We want life to be like a swimming pool. We want something manageable, something with defined edges, something with a dimension that doesn’t wear us out. The walls of the pool are the roles and relationships we form that give boundaries to who we are. We can stretch out on an inner tube and enjoy.
Any kind of transition – getting married, becoming a parent, changing jobs, kids leaving home, moving across town – will affect the roles and relationships we have. They stretch our boundaries – maybe to an Olympic size pool, maybe a lake, maybe the whole big ocean. We have to learn to reorient ourselves, to manage this different shape. We need to find those places where we can rest, to become familiar with the edges again.
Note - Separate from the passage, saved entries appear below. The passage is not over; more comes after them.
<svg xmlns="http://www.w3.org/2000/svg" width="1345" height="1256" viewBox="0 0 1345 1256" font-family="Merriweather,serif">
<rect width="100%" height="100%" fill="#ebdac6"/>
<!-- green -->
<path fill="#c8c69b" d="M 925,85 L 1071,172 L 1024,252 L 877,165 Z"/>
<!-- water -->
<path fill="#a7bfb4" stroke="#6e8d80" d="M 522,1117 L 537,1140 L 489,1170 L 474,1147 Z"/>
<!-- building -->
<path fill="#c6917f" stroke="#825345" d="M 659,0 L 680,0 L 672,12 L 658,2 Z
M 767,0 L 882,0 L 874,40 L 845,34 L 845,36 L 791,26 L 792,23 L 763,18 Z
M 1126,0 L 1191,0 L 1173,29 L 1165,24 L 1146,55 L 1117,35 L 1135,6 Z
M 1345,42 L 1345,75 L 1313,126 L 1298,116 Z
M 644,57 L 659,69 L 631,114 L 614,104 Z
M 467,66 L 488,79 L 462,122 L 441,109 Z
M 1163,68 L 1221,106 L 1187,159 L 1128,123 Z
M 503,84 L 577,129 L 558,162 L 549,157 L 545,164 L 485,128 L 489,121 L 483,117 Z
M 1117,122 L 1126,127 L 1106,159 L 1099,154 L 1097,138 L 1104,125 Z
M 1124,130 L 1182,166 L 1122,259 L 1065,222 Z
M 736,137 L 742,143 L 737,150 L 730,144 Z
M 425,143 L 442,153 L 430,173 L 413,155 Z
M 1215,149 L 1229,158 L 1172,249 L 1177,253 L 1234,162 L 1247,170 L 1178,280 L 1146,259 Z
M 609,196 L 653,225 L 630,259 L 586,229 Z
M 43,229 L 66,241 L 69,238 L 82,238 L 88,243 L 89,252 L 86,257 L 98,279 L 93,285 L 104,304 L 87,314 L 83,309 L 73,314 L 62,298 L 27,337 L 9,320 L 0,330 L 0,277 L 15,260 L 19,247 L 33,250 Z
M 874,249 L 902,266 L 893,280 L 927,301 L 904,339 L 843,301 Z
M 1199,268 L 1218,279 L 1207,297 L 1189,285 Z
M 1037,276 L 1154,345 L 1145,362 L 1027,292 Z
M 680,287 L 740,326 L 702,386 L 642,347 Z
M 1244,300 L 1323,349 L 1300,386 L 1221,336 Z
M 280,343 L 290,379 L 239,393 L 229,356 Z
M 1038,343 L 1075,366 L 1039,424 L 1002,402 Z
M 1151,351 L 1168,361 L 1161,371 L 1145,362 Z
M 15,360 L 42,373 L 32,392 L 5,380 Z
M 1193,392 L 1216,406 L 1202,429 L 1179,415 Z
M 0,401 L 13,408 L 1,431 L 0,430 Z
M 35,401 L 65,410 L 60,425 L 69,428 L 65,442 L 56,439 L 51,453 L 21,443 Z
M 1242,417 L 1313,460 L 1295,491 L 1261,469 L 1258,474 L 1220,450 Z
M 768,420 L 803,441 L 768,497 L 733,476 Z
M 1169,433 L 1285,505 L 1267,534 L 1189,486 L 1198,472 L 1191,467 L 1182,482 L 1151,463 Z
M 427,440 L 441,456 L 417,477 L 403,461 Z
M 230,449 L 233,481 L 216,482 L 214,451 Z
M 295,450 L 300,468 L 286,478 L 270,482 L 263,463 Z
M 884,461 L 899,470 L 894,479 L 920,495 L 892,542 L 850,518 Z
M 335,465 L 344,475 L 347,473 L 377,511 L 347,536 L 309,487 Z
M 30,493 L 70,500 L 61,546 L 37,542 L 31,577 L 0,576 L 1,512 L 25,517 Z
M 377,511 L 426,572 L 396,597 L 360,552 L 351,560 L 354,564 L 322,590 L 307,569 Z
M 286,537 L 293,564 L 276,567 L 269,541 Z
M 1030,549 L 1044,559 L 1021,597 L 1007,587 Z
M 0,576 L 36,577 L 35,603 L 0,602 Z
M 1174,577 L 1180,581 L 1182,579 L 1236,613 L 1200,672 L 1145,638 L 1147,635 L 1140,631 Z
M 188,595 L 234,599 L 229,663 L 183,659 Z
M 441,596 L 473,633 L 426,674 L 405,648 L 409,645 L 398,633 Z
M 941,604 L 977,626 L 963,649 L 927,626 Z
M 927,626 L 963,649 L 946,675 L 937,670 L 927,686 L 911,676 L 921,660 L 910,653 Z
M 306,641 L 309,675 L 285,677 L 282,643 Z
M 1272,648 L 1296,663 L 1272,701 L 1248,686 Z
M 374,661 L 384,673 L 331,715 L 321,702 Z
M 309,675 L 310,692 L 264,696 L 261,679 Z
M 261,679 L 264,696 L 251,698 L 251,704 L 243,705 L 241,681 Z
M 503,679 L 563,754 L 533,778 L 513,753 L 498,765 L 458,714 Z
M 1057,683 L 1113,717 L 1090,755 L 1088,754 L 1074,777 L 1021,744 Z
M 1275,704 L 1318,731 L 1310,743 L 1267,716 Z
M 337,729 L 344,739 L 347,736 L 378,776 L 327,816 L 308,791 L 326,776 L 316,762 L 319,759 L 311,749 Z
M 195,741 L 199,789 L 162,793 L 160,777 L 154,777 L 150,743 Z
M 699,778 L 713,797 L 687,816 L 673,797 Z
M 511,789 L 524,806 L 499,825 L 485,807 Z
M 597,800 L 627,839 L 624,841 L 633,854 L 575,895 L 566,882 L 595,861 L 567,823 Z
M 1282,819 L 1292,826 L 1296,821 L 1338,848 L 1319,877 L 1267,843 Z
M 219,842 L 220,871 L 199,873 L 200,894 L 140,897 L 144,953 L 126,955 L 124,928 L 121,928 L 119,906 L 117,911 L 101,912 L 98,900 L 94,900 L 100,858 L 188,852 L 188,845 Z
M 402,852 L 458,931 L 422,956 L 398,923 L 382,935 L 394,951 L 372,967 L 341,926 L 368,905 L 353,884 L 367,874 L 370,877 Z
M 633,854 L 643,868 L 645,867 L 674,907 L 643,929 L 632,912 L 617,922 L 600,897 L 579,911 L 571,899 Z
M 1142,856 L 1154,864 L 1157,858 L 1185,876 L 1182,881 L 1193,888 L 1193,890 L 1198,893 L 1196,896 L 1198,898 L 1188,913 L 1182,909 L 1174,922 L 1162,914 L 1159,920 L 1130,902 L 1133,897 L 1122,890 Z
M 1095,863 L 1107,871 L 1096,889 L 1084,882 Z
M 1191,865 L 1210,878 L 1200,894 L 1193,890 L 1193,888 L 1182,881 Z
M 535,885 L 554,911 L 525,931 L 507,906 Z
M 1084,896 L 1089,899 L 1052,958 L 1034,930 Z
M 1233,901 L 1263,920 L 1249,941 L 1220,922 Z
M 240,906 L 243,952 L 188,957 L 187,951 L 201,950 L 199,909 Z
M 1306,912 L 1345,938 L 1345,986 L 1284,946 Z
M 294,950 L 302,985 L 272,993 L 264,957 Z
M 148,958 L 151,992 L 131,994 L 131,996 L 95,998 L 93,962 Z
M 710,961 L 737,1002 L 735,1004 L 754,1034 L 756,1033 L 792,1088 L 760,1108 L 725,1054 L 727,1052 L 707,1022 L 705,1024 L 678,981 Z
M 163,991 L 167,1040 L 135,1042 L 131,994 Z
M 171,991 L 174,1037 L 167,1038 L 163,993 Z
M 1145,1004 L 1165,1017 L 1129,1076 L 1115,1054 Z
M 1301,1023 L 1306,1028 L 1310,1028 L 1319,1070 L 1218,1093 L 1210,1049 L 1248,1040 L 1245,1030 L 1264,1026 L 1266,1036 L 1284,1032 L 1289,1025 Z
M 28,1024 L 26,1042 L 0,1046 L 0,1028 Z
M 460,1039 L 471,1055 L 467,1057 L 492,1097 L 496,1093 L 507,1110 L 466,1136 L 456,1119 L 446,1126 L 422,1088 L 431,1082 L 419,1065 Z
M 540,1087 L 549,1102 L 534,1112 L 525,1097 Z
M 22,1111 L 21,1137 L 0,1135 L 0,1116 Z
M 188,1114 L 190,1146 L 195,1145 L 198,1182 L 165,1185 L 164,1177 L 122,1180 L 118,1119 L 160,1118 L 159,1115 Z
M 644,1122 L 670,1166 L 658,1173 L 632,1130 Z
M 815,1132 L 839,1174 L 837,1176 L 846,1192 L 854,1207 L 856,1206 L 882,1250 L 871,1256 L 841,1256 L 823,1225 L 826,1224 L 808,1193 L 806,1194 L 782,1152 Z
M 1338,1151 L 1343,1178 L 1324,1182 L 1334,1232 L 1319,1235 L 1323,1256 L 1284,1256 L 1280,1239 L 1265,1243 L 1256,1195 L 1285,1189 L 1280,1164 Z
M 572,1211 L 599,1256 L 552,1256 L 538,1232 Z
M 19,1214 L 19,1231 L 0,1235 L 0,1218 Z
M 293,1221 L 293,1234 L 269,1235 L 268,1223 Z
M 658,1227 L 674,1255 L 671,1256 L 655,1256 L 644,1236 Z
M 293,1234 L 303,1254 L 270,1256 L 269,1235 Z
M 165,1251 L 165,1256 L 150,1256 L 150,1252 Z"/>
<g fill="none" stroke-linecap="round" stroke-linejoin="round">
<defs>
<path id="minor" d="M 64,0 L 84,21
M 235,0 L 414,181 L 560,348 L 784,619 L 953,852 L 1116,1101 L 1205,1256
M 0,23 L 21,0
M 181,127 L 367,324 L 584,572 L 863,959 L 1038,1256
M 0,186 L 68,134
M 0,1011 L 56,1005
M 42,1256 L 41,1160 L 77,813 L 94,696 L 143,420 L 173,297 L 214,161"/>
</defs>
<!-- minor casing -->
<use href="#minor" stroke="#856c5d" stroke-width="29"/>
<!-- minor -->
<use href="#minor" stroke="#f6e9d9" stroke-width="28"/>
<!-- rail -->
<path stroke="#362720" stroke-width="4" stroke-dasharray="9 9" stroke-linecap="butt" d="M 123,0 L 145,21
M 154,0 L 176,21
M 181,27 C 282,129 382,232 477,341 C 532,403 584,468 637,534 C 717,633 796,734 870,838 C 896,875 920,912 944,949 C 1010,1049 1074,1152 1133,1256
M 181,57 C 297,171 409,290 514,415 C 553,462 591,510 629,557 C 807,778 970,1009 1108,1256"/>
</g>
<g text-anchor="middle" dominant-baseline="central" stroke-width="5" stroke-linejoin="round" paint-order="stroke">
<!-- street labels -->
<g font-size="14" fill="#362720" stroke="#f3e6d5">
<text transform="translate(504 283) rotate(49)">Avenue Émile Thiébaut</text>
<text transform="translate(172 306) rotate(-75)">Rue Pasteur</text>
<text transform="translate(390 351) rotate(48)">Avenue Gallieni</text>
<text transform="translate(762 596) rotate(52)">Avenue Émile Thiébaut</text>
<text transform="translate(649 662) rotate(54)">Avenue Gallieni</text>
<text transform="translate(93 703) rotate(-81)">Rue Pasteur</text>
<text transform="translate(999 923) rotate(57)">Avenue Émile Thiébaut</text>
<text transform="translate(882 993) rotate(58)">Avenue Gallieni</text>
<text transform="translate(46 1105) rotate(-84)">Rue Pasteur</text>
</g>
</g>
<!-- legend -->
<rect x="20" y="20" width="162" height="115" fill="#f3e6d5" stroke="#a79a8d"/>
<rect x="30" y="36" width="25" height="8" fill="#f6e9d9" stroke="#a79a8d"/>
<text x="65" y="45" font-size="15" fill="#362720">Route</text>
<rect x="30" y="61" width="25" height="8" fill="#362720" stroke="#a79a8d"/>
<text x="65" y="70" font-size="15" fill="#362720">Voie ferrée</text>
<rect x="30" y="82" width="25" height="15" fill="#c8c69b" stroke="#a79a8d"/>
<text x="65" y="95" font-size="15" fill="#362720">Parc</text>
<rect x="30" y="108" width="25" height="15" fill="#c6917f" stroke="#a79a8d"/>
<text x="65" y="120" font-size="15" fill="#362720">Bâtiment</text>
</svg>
And so there’s me, imagining the ocean around me with no land in sight. I long for the edges, the boundaries, the things that make me go, “Oh right, this is where I am, where I belong, who I am, what I’m capable of.” My temptation is to look around, paddle frantically, screaming, “WILSON!!” I find myself looking to others to tell me “here’s land.” I seek affirmation, acknowledgement, value, to make me feel solid again.
But the fact is, those things we think give us definition are ultimately not what define us at all. They are merely temporary boundaries, these roles and relationships God gives us for seasons. What we need, what I need, to remember, is that regardless of the size of my current situation, my identity comes from Him. He is the anchor who tells me, “I know you. I see you. You are mine. That is all you need.”
And in this, transition is a gift. It’s an opportunity to have all that I might depend on be stripped away, and to be called back (more frequently than I usually need) to who I am in Him. The truth of who I am in Him is a constant, grounding me regardless of the depth of water or the distance from land.